Venezia. Morte di Sissy, l'agente in aula: «Non ho mai detto di averla uccisa»

Giovedì 11 Maggio 2023 di Nicola Munaro
Venezia. Morte di Sissy, l'agente in aula: «Non ho mai detto di averla uccisa»

VENEZIA - Sissy? «Non ho mai detto di averla uccisa». Secca e decisa a sgombrare ogni dubbio. Inizia così la testimonianza dell'ex agente di polizia penitenziaria ora in servizio a Salerno ma con un passato da secondina alla Giudecca. Nel processo aperto ieri l'agente di custodia è parte offesa con gli avvocati Stefania Pattarello e Marco Marcelli: perché lei la vittima della calunnia contestata dalla procura ad una detenuta del carcere femminile veneziano (difesa dall'avvocato Mauro Serpico) che nel gennaio 2020 aveva rivelato all'allora comandante della polizia penitenziaria alcuni episodi a sua conoscenza che indicavano un'altra guardia carceraria come possibile responsabile dell'uccisione di Maria Teresa Trovato Mazza, per tutti solo "Sissy", l'agente di polizia penitenziaria ventottenne, originaria di Taurianova (Reggio Calabria), morta il 12 gennaio 2019 dopo che il suo corpo era stato rinvenuto in un lago di sangue l'1 novembre 2016 in un ascensore dell'ospedale di Venezia, con un proiettile che le aveva trapassato il cranio.

NESSUN DIVERBIO

L'agente accusata dalla detenuta di aver ucciso Sissy si è soffermata sul rapporto con la sua collega («con Sissy eravamo amiche e colleghe, abbiamo fatto una vacanza insieme a giugno 2016») prima di raccontare al tribunale com'era nata l'intera vicenda.
«Con lei (la detenuta imputata, ndr) avevo solo rapporti lavorativi, quando dovevo calmarla, come quella mattina dell'11 gennaio 2020: ero di servizio e un ispettore mi disse di andare a parlare con lei che era molto aggressiva - ha raccontato - Appena ho aperto la porta la detenuta mi ha aggredito: "io so che tu hai ammazzato Sissy o sei la mandante".

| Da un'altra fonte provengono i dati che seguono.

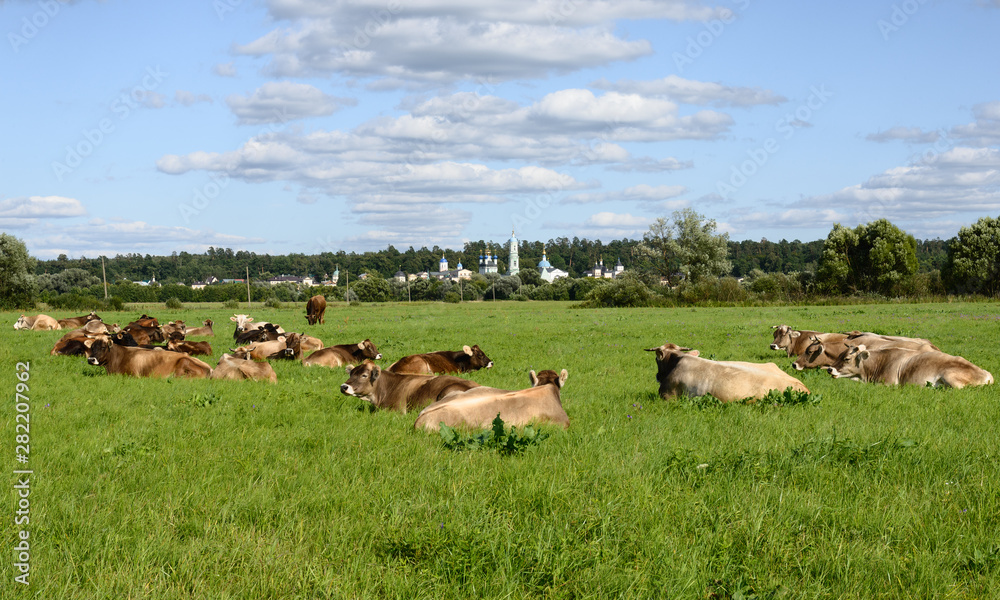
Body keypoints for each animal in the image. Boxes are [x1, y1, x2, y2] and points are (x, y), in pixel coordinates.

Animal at [824, 342, 996, 390]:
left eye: (847, 358)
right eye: (838, 355)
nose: (830, 369)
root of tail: (988, 375)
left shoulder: (888, 383)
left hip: (950, 376)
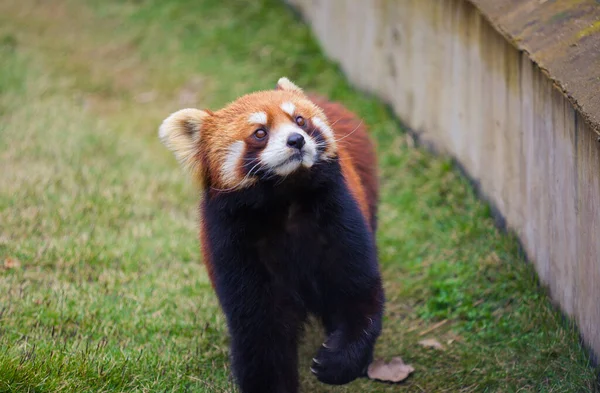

Le ho risposto "ma che cosa stai dicendo" e lei diceva "io so tutto e ti faccio male". Ho detto che saremmo potuti andare giù a verbalizzare ma ha continuato a dire queste frasi fino all'arrivo dell'ispettore». Quella sera, poi, l'agente di polizia era stata richiamata e sentita a mezzanotte per capire cos'avesse detto la detenuta: «Il commissario mi sequestrò l'arma perché disse che io quella mattina avevo detto che mi volevo uccidere, ma era una mia espressione: "vorrei morire per sapere la verità" che uso sempre e alla quale non do peso. Da quel giorno - ha concluso - mi ritrovai in ospedale per gesti autolesivi ma fui dimessa un mese dopo».

LA DINAMICA

È stata un'altra guardia carceraria a raccontare come sarebbe avvenuto l'omicidio secondo la detenuta: «Lei mi disse che Sissy era in ospedale e mentre lo diceva faceva il gesto della pistola tenuta in mano dalla mia collega che le aveva sparato sul collo. Com'erano andate le cose - ha concluso - dice che gliel'aveva raccontato la stessa collega nel giorno di compleanno di un'altra detenuta». Secondo il racconto di una delle agenti, ieri testimone, «tra alcune detenute si diceva che la mandante potesse essere l'allora direttrice e la nostra collega l'autrice materiale».

LA FAMIGLIA

Ieri in aula anche Salvatore Trovato Mazza, papà di Sissy: «perché in questa storia nessuno dice la verità» ha commentato. Questo mentre la scorsa estate la procura si è vista respingere per la terza volta la richiesta di archiviazione dell'inchiesta sulla morte dell'agente.